● **GIVEN PASSAGE**:
[Start of section]

The primer used is a can for automotive painting. Works very well on clean brass parts. You will agree with me that this deck is a nice and radical departure from the Trumpeter plastic molded deck. I am not regretting a single second, the efforts (and money) invested in that RCSUBs deck.

 

Yves

Edited June 12, 2019 by yvesvidal

[yvesvidal]

Do you believe in Miracles and co-creation?

 

As some of you who are following this saga may know, I have been in search for some spare parts and sprues for this rare model. I want to be able to duplicate certain components of that huge model to make it more attractive and interesting.

 

My attempts at contacting Trumpeter (through Joanna, their sales rep in China and even the local distributor in the USA) were crowned by a complete lack of response and interest for my requests. Obviously, once you buy the kit, you are on your own and Trumpeter will not help you. I have dealt with other plastic models companies in the past (Italeri and Heller) and they have always been responsive. Trumpeter is way too big to take care of a remote and obscure customer in the far land of America. 

 

And then the miracle happened, when I had given up and started building painstakingly some parts myself: 

Being subscribed to the Nautilus Drydocks newsletter, I received one day a presentation of the Trumpeter U-552 model recently completed for a customer. The model was exquisitely finished but did not show any interior details. It was basically built as a regular model, with the hull and conning tower. I decided to contact the owner of the Nautilus Drydocks and inquired if he would be willing to sell me some spare parts for the rear compartment and engine compartment. He counter-offered by telling me that I could get all the parts left over from the build for an unbeatable price.

Today, I just received the complete set of parts allowing me to literally build a second interior with all the compartments. Truly a miracle and the proof that we can co-create what we want if it goes along with the desires of the Universe. This will allow me to build the second electric motor and many other things making this model, hopefully better and more complete than what Trumpeter intended.

 

A very grateful THANKS to Bob from the Nautilus Drydocks for allowing me this unique opportunity.

 

https://www.rc-submarine.com/

 

This link will take you to Bob Martin's web site. Here you can enjoy some of the magnificent models, Bob has been realizing: 

https://www.rc-submarine.com/copy-of-gallery

 

Yves

 

 

Edited June 13, 2019 by yvesvidal

[CDW]

What a fortuitous find! Indeed, this must be your lucky day. Well deserved with all that beautiful work you've been doing on this build. I am happy for you.

[End of section]

● **WHAT YOU WILL DO**:
(a) In the submarine model thread, which newsletter presented the recently completed Trumpeter U-552 model?
(b) Recast the paragraph of the submarine model thread that starts "My attempts at contacting Trumpeter" as a short bulleted list that keeps its main facts.
(c) Proceed with the submarine model thread from the point where it stops.
The items come from a separate source and are unrelated to the submarine model thread.

● **SUPPLIED INFORMATION**:
[Start of section]

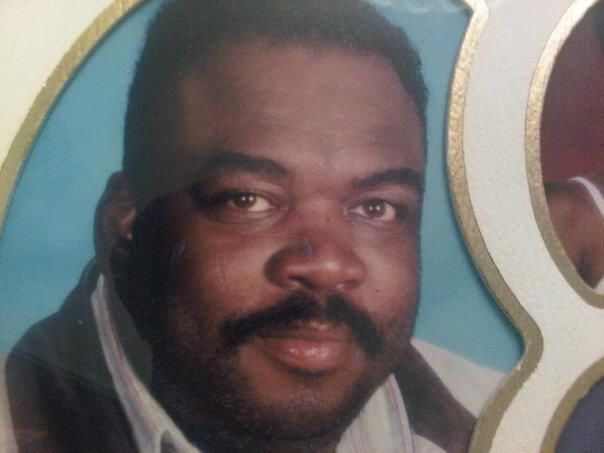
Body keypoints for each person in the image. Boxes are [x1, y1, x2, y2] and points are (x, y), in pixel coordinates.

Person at [3, 1, 502, 452]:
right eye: (248, 200)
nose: (327, 265)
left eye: (378, 208)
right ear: (126, 228)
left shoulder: (504, 418)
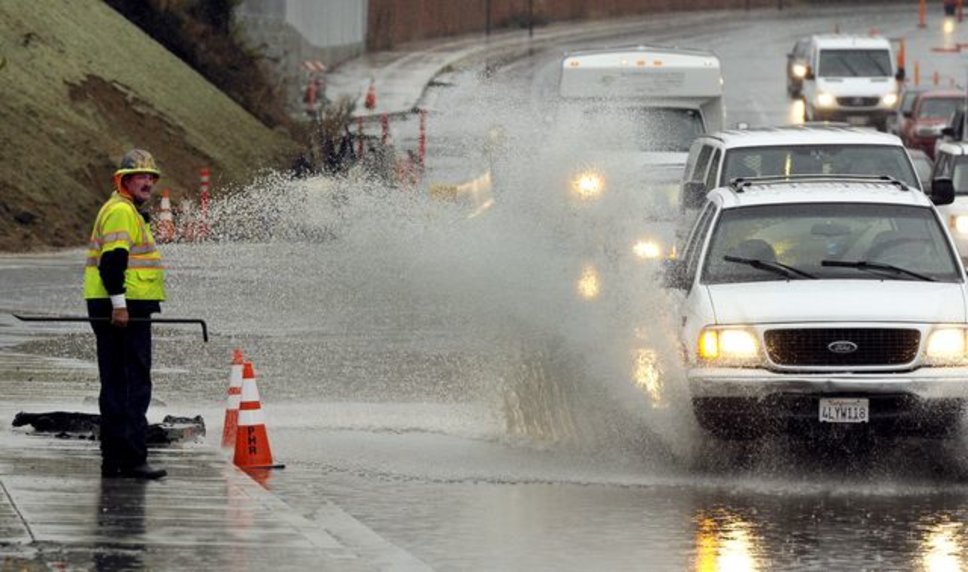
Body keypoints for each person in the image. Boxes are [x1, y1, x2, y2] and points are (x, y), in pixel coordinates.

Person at [83, 149, 167, 479]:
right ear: (124, 180)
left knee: (118, 382)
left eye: (151, 176)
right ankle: (131, 458)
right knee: (132, 383)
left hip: (122, 306)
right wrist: (119, 305)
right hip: (123, 309)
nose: (149, 181)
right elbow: (112, 263)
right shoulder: (121, 211)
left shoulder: (124, 210)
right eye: (141, 176)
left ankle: (115, 457)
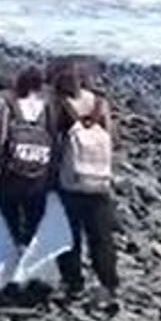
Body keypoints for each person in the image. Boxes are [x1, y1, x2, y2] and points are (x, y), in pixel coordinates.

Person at [52, 64, 119, 304]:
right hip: (99, 181)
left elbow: (54, 143)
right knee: (101, 237)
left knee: (69, 236)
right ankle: (108, 285)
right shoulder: (101, 104)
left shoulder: (61, 106)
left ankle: (74, 284)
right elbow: (111, 138)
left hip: (71, 181)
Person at [0, 66, 56, 247]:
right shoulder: (48, 108)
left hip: (12, 174)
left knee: (8, 213)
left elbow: (1, 140)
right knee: (34, 218)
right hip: (39, 174)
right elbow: (55, 141)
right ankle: (26, 255)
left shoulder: (11, 104)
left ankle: (13, 249)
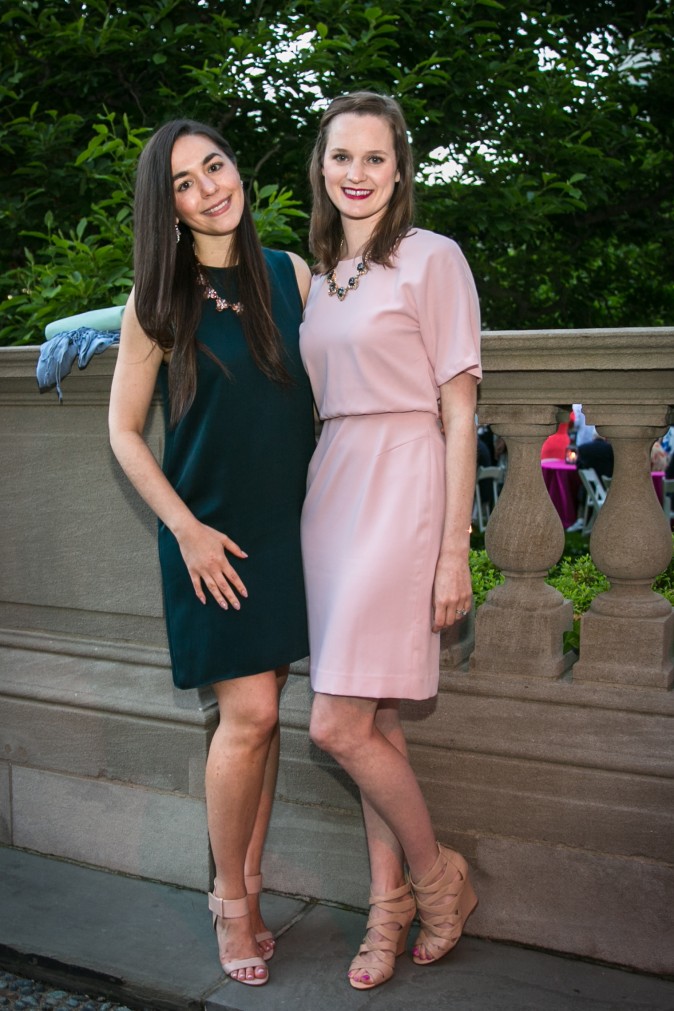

[End of section]

● **ANSWERS FOR THE EXERCISE**:
(a) The Nautilus Drydocks newsletter.

(b)
- Contacting Trumpeter, through Joanna, its sales rep in China, and through its local US distributor, brought no response and no interest in the requests.
- Once the kit is bought, Trumpeter gives the buyer no help.
- Other plastic model companies dealt with in the past, Italeri and Heller, were always responsive.
- Trumpeter is too big to look after a remote, obscure customer in America.

(c)
[mtaylor]

Congratulations.  I guess there is a Santa Claus even in June.

[J11]

The true modeler's treasure hunt!  Congratulations!

[yvesvidal]

Alright, a little bit of de-construction. Dubz used to do that a lot on his "better-than-perfect" Syren model.

I just unglued the three frames I had built, filed the main keel and will be gluing back the Trumpeter parts. Below are some of the "spare" parts I will be using for that rear torpedo compartment: 

Yves

 

Edited June 17, 2019 by yvesvidal

[lmagna]

Congratulations on getting the parts you so needed to do this build the way you wanted.

 

I think I know how you feel in a way. I was settled on taking a model of the USS Indianapolis and converting to to hopefully something close to the USS Houston when I found a model of a long discontinued Houston available. Really made my day, even though it did cost me a bit.

[yvesvidal]

Little progress, reconstructing: 

Yves

[yvesvidal]

Part E of that long deck: 

We are soon running out of PE parts....which is a good feeling.

One more section to go.... But it will wait, as there are far too many delicate parts to glue on it.

 

Yves

Edited June 15, 2019 by yvesvidal

[yvesvidal]

Trying to finish the rear compartment. It is by far the most difficult to realize and set in location. One of the reasons is that I am trying to make it more complicated than it was designed for. The second reason is that I am trying to power the shafts and allow the propellers to rotate. Finally, the capability to take apart and insert the starboard half-hull makes all the assembly very tight and delicate. A lot fo sanding has to take place to allow the insertion of the half-hull in the main hull.

I think that once I put together the entire rear compartment, I am going to glue it (with just a couple of points) to the main hull and get the shafts coupled permanently. It is necessary to file the main bulwark to allow the insertion of the cover-hull: 

Lots of complexity for not much additional results. We will see how this goes.

 

Yves

[CDW]

12 minutes ago, yvesvidal said:

Lots of complexity for not much additional results. We will see how this goes.

 

Yves

I disagree Yves. The results look spectacular. All the hard work you're doing is paying dividends.

[lmagna]

1 hour ago, yvesvidal said:

Lots of complexity for not much additional results. We will see how this goes.

I also disagree Yves.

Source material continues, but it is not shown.